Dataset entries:
+++++

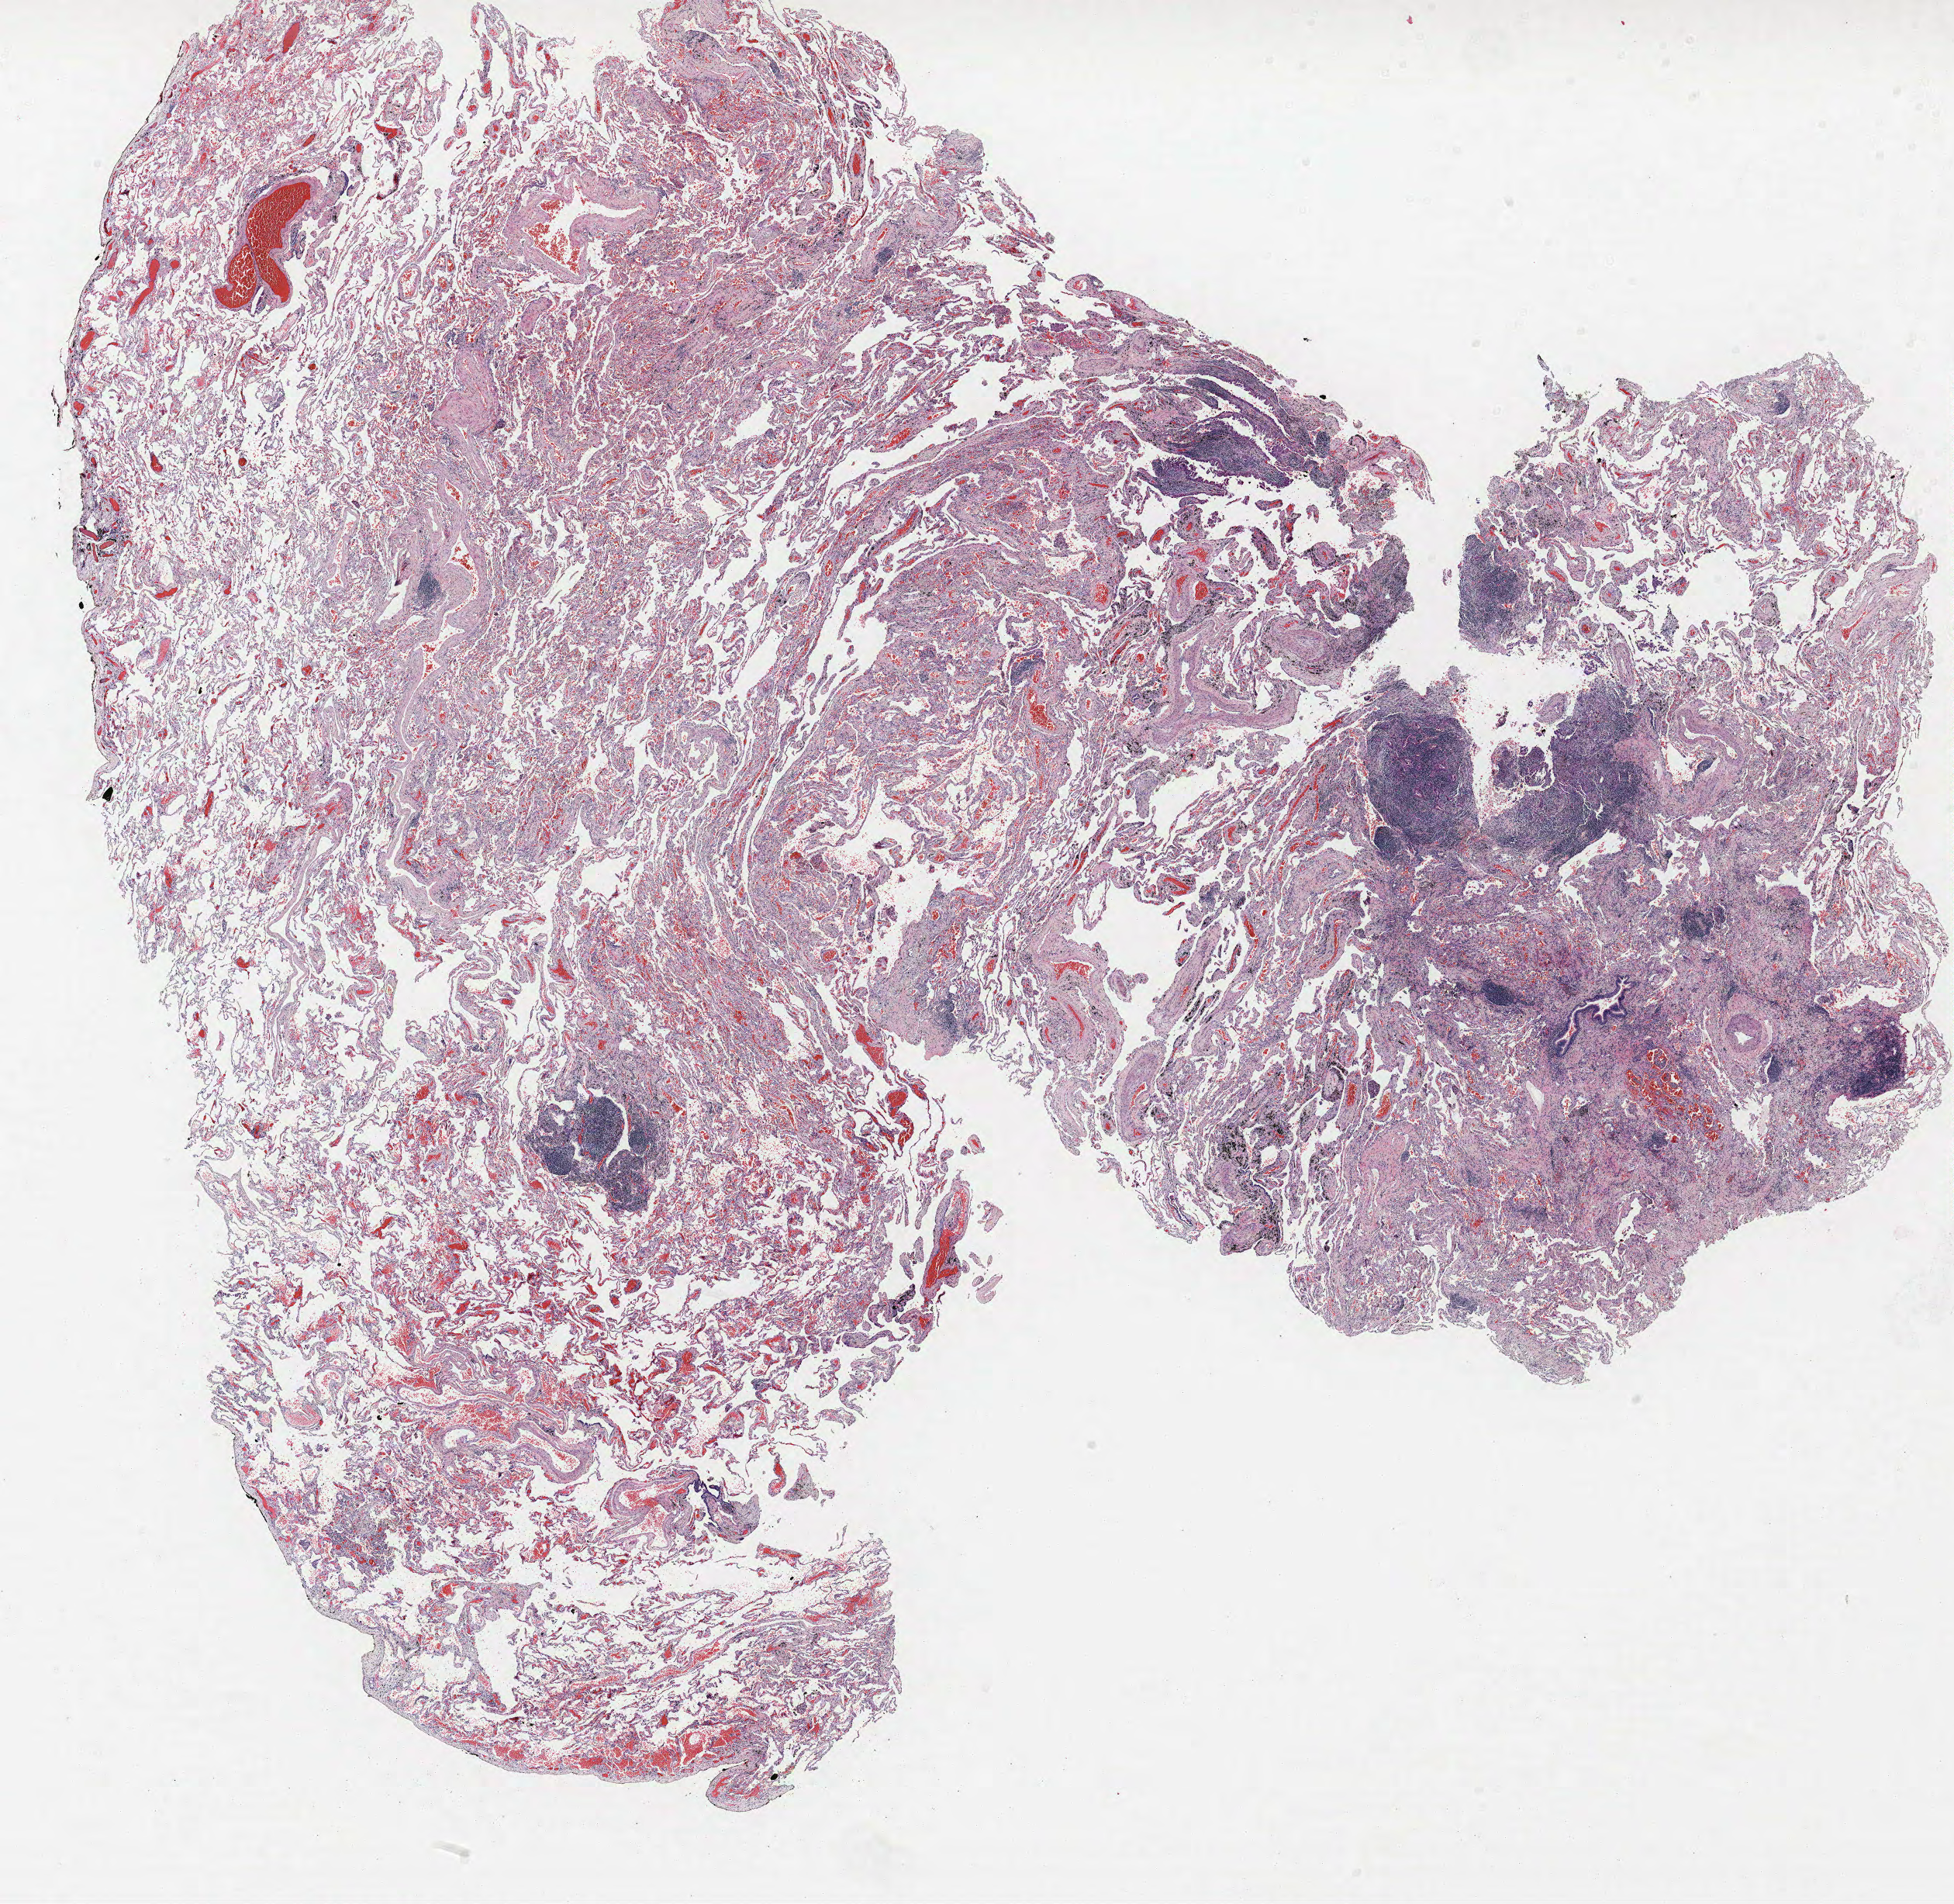
Whole-slide histology image, H&E — low-resolution overview of the scanned area, about 20.2 x 19.6 mm. FFPE section. Lung tissue. Female, age 67 at enrolment. Former smoker at enrolment. Grade: moderately differentiated (G2).
* primary tumour location (clinical record): right upper lobe
* stage (AJCC 6th edition): IA
* participant's lung-cancer diagnosis: Adenocarcinoma, NOS (ICD-O-3 8140/3)
* tumour size (pathology): 14 mm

+++++

EXERCISE GOAL: Transcribe the entries above exactly, from their first line through the line with "right upper lobe", and omit all pictures.

COMPLETED EXERCISE:
Whole-slide histology image, H&E — low-resolution overview of the scanned area, about 20.2 x 19.6 mm. FFPE section. Lung tissue. Female, age 67 at enrolment. Former smoker at enrolment. Grade: moderately differentiated (G2).
* primary tumour location (clinical record): right upper lobe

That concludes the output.